Records from a collection
○ ○ ○ ○
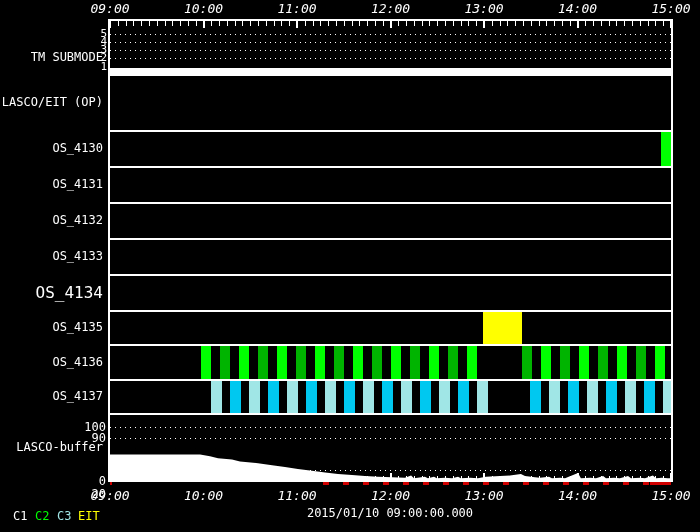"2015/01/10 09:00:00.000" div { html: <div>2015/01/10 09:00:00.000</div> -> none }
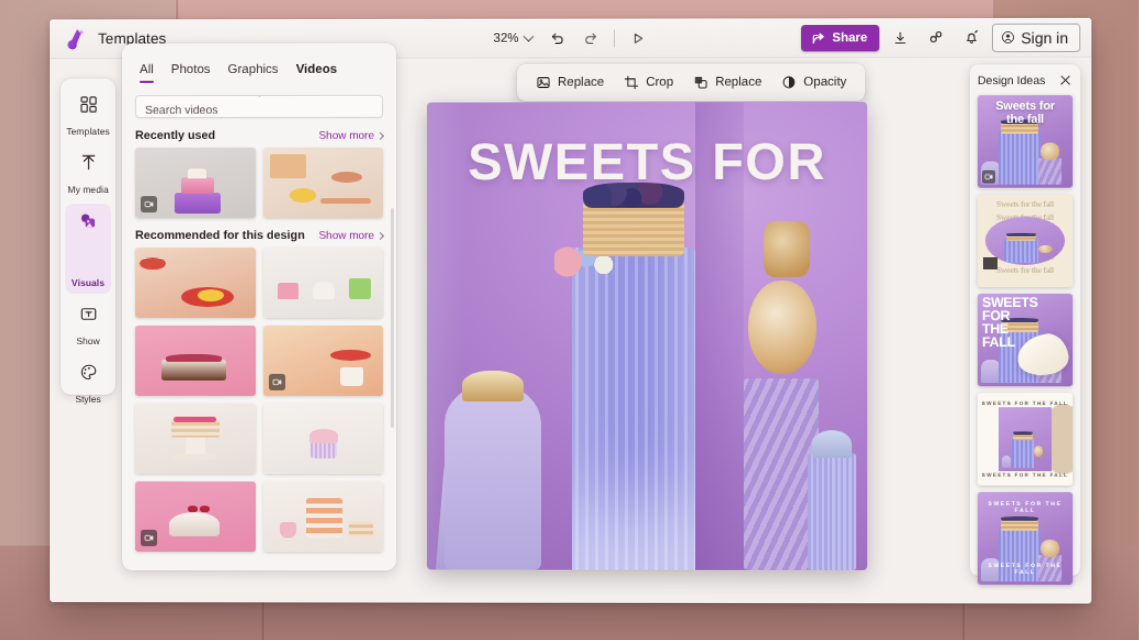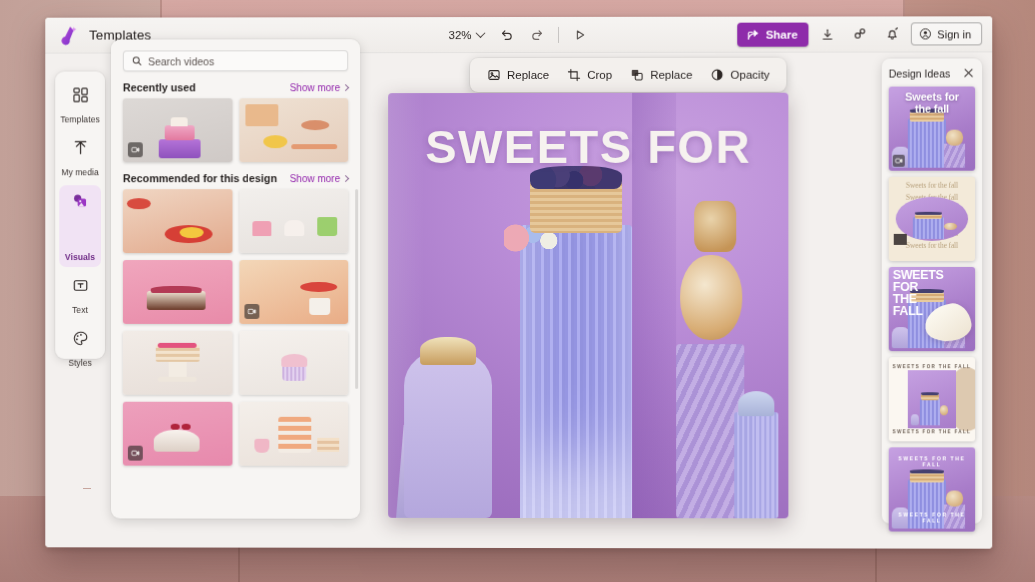"Sign in" .signin-btn { font-size: 11px -> 14px }
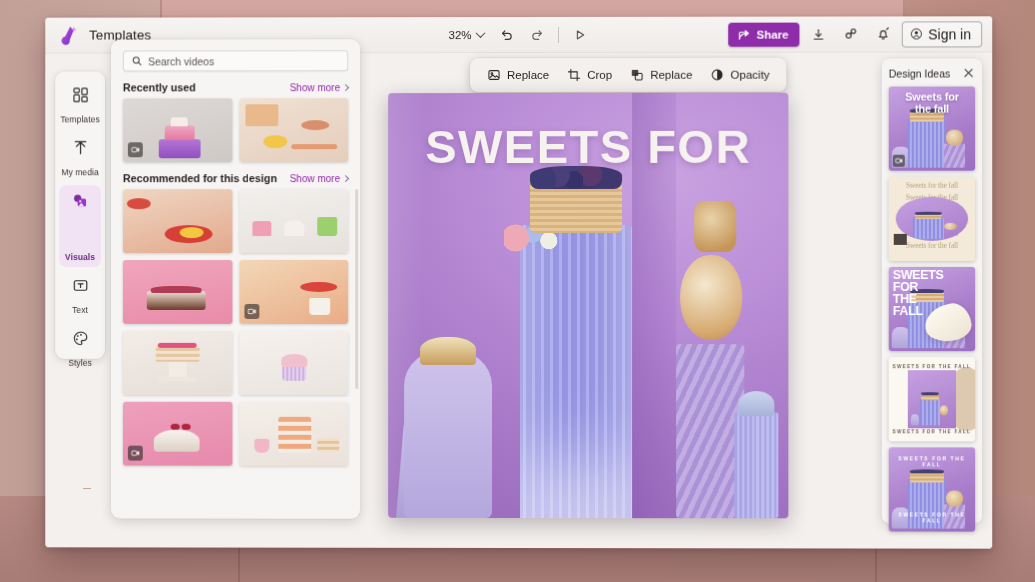"All" div.tabs { html: none -> <div> <div> <span>All</span> </div> <div> <span>Photos</span> </div> <div> <span>Graphics</span> </div> <div> <span>Videos</span> </div> </div> }
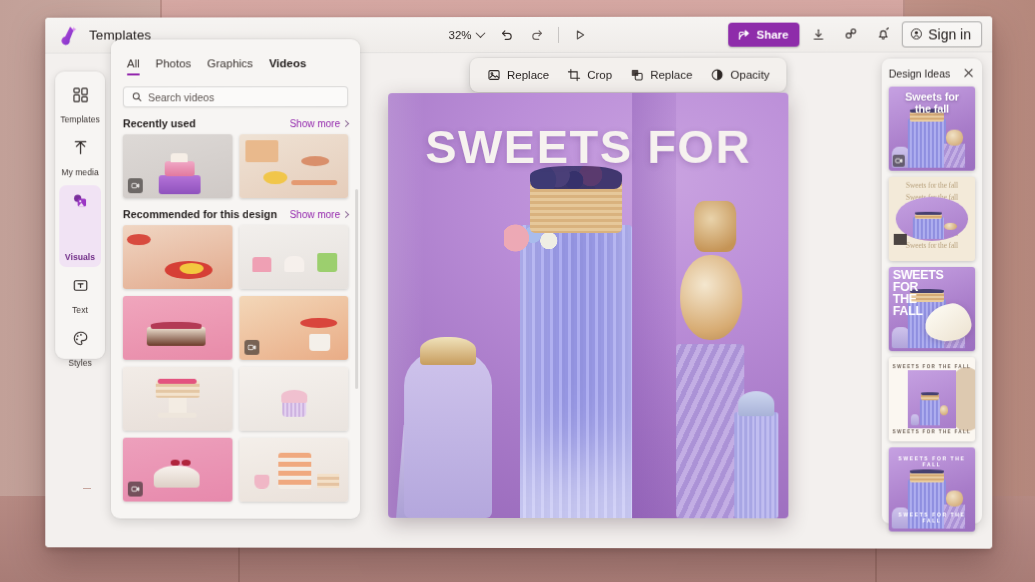"Search videos" .search { flex-direction: none -> column }
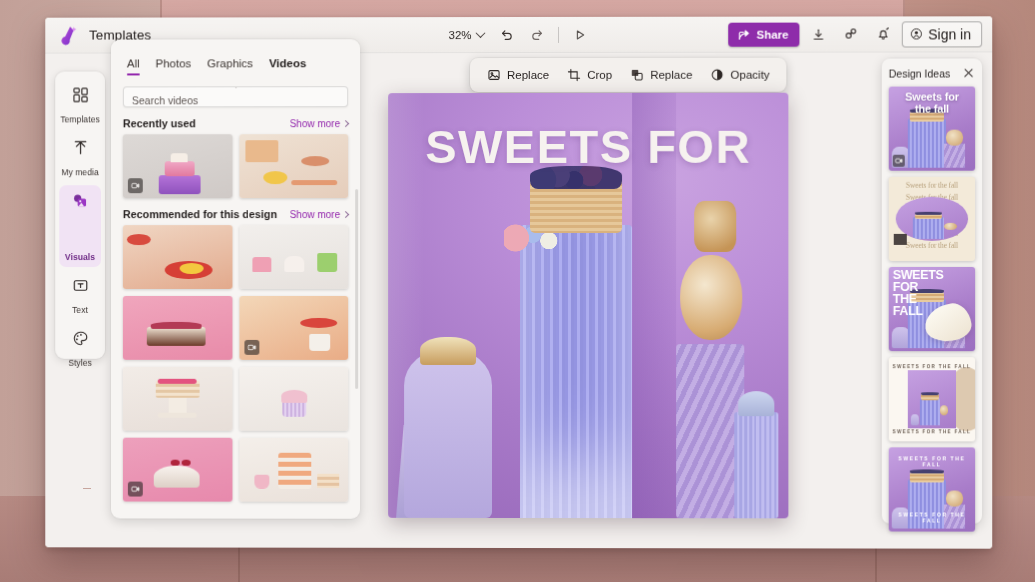"Text" span.rail-label { text: Text -> Show }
○ ○ ○ ○
* [DIRECTIONS]: The records above should be copied word for word, with the pictures left out.

* [EXPECTED ANSWER]:
"2015/01/10 09:00:00.000" div { html: <div>2015/01/10 09:00:00.000</div> -> none }
"Sign in" .signin-btn { font-size: 11px -> 14px }
"All" div.tabs { html: none -> <div> <div> <span>All</span> </div> <div> <span>Photos</span> </div> <div> <span>Graphics</span> </div> <div> <span>Videos</span> </div> </div> }
"Search videos" .search { flex-direction: none -> column }
"Text" span.rail-label { text: Text -> Show }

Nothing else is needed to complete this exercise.